Judging by the most popular petitions filed with the White House, here are Americans' top demands of President Obama:
Legally recognize Westboro Baptist Church as a hate group.
File charges against the 47 Republican senators who wrote a letter to Iran to undermine the nuclear deal.
Deport Justin Bieber and revoke his green card.
Extradite Twin Cities dentist Walter Palmer to Zimbabwe for killing Cecil the Lion.
These demands are among the six that received more than 200,000 electronic signatures on the White House We the People petition website, an experiment in direct democracy now in its fifth year. Anybody can start a petition, but it has to gain 150 signatures before it becomes public on the website, and then reach a threshold of signatures (currently 100,000) within 30 days to elicit a response from the administration.

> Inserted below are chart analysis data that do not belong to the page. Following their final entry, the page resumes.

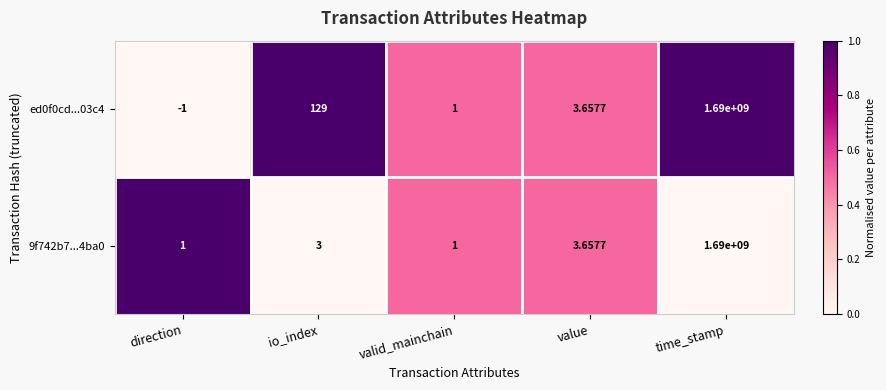

Rank the series at io_index from lowest to highest value.

9f742b7...4ba0, ed0f0cd...03c4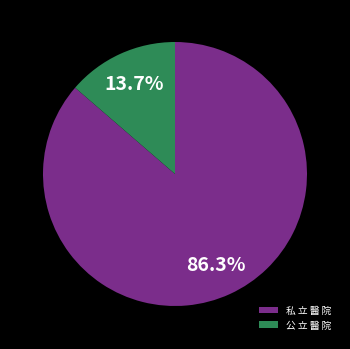

Is there a majority slice in this chart?

Yes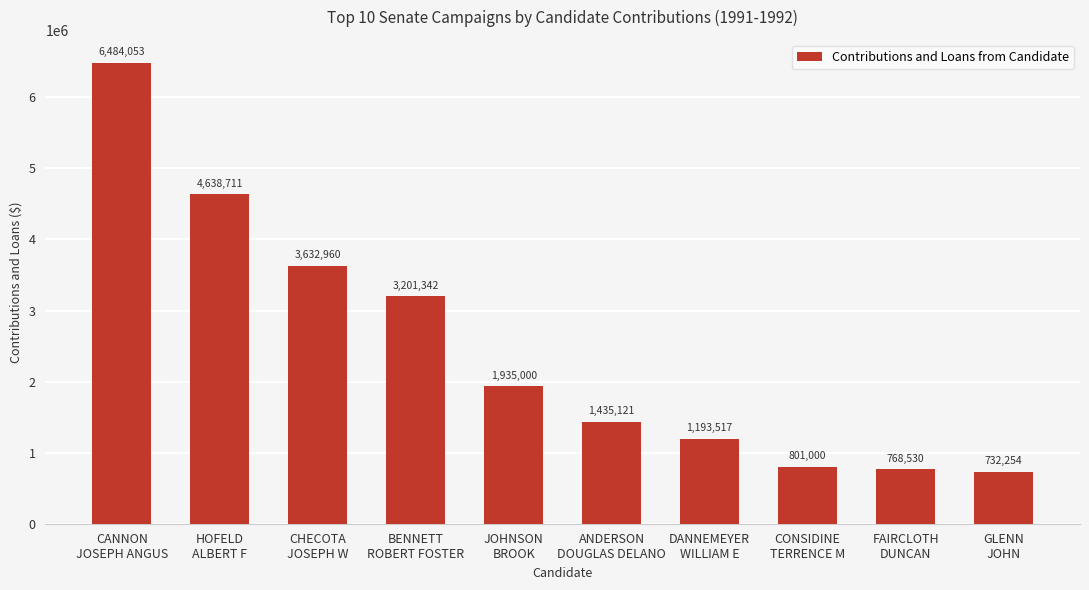

Reading right to left, transcribe all the data shown in this chart.

732254	768530	801000	1193517	1435121	1935000	3201342	3632960	4638711	6484053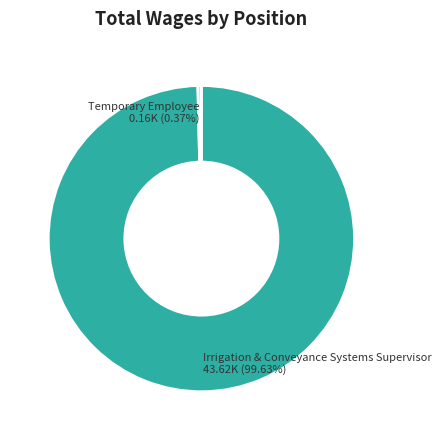

What is the largest slice in the pie chart?

Irrigation & Conveyance Systems Supervisor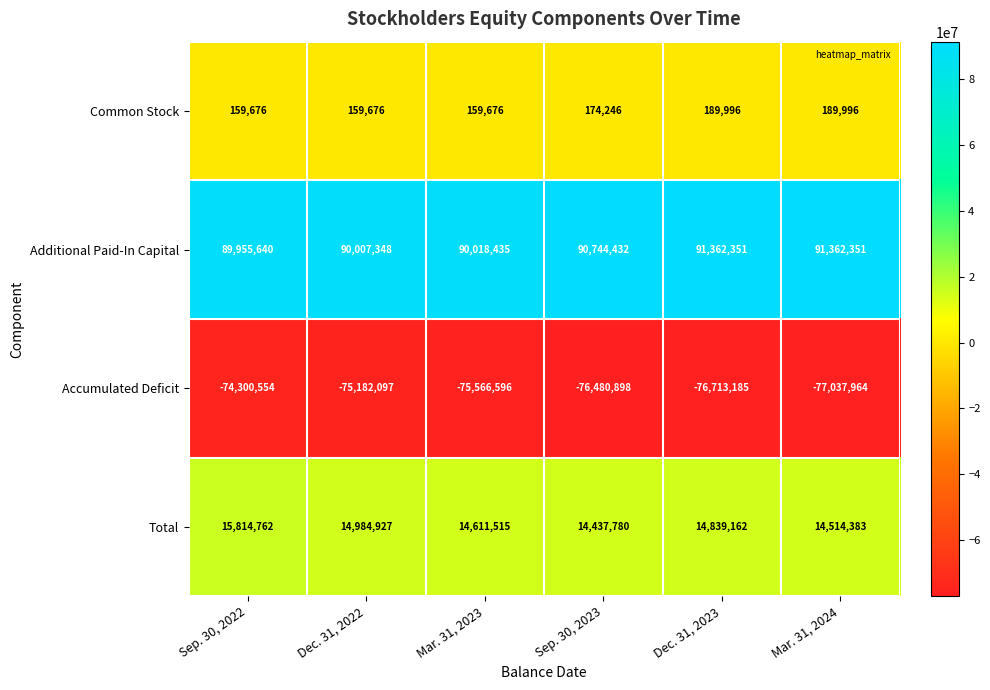

The value of Additional Paid-In Capital at Mar. 31, 2023 is 90018435. True or false?

True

Only 275 have earned a response, out of more than 411,000 petitions filed since 2011. The Obama administration credits We the People petitions for leading to policy changes on such issues as unlocking cellphones and cracking down on puppy mills. But they haven't unleashed a flood of executive orders or dramatic reforms. Immigration has no plans to send Justin Bieber back to Canada, despite the 273,968 signers who call him a "terrible influence" on young people.
J.H. Snider, a public policy researcher who has studied We the People, called the petition site "a gem in the rough" that has so far fallen short of its promise.